Much of the heat the story is generating is about the characters involved and possible misconduct of various players, but that’s not what I want to cover here. My concern is about how much time, effort, and tears could have been saved if all the relevant raw data was made available in the first place. Demonstrating a new enzymatic activity is very difficult work. It is absolutely critical to rigorously exclude the possibility of any contaminating activity and in practice this is virtually impossible to guarantee. Therefore a negative control experiment is very important. It appears that this control experiment was carried out, but possibly only once, against a background of significant variability in the results. All of this lead to another group wasting on the order of twelve months trying to replicate these results. Well, not wasting, but correcting the record, arguably a very important activity, but one for which they will get little credit in any meaningful sense (an issue for another post and mentioned by Noam Harel in a comment at the News Feature online).

So what might have happened if the original raw data were available? Would it have prevented the publication of the papers in the first place? It’s very hard to tell. The referees were apparently convinced by the quality of the data. But if this was ‘typical data’ (using the special scientific meaning of typical vis ‘the best we’ve got’) and the referees had seen the raw data with greater variability then maybe they would have wanted to see more or better controls; perhaps not. Certainly if the raw data were available the second group would have realised much sooner that something was wrong.

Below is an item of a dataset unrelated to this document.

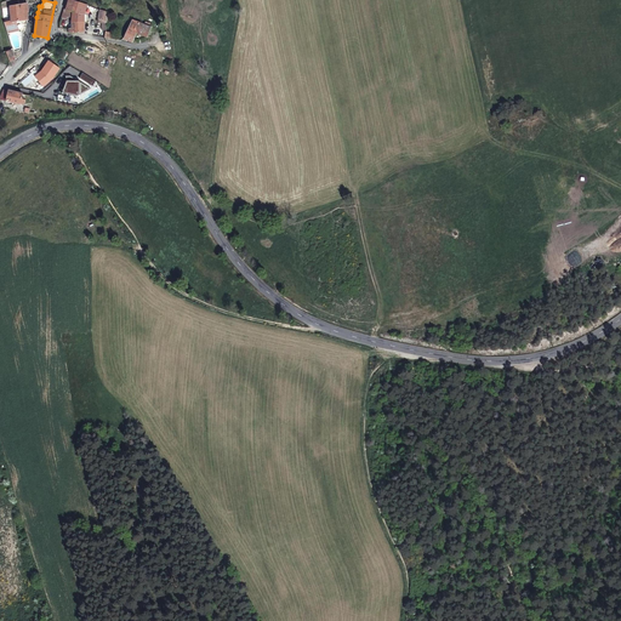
[(64,10),(64,11),(73,12),(75,13),(79,4),(68,0),(66,10),(64,10)]
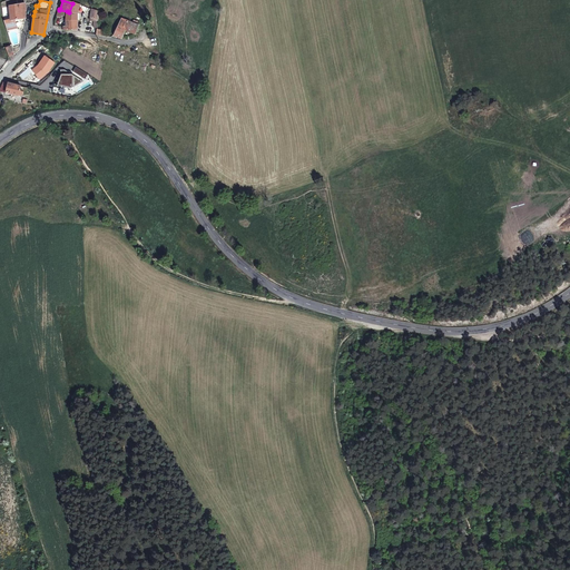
[(67,11),(67,18),(67,20),(78,21),(78,12),(81,6),(72,3),(69,12),(67,11)]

And this is a story we see over and over again. The selective publication of results without reference to the full set of data; a slight shortcut taken or potential issues with the data somewhere that is not revealed to referees or to the readers of the paper; other groups spending months or years attempting to replicate results or simply use a method described by another group. And in the meantime graduate students and postdocs get burnt on the pyre of scientific ‘progress’ discovering that something isn’t reproducible.

The Nature editorial is subtitled ‘Retracted papers require a thorough explanation of what went wrong in the experiments’. In my view this goes nowhere near far enough. There is no longer any excuse for not providing all the raw and processed data as part of the supplementary information for published papers. Even in the form of scanned lab book pages this could have made a big difference in this case, immediately indicating the degree of variability and the purity of the proteins. Many may say that this is too much effort, that the data cannot be found. But if this is the case then serious questions need to be asked about the publication of the work. Publishers also need to play a role by providing more flexible and better indexed facilities for supplementary information, and making sure they are indexed by search engines.

Some of us go much further than this, and believe that making the raw data immediately available is a better way to do science. Certainly in this case it might have reduced the pressure to rush to publish, might have forced a more open and more thorough scrutiny of the underlying data. This kind of radical openness is not for everyone perhaps but it should be less prone to gaffes of the sort described here. I know I can have more faith in the work of my group where I can put my fingers on the raw data and check through the detail. We are still going through the process of implementing this move to complete (or as complete as we can be) openness and its not easy. But it helps.

Science has moved on from the days where the paper could only contain what would fit on the printed pages. It has moved on from the days when an informal circle of contacts would tell you which group’s work was repeatable and which was not. The pressures are high and potential for career disaster probably higher. In this world the reliability and completeness of the scientific record is crucial. Yes there are technical difficulties in making it all available. Yes it takes effort, and yes it will involve more work, and possibly less papers. But the only thing that ultimately can really be relied on is the raw data (putting aside deliberate fraud). If the raw data doesn’t form a central part of the scientific record then we perhaps need to start asking whether the usefulness of that record in its current form is starting to run out.

  1. Editorial Nature 453, 258 (2008)
  2. Wenner M. Nature 453, 271-275 (2008)
  3. Dwyer, M. A. , Looger, L. L. & Hellinga, H. W. Science 304, 1967–1971 (2004).
  4. Allert, M. , Dwyer, M. A. & Hellinga, H. W. J. Mol. Biol. 366, 945–953 (2007).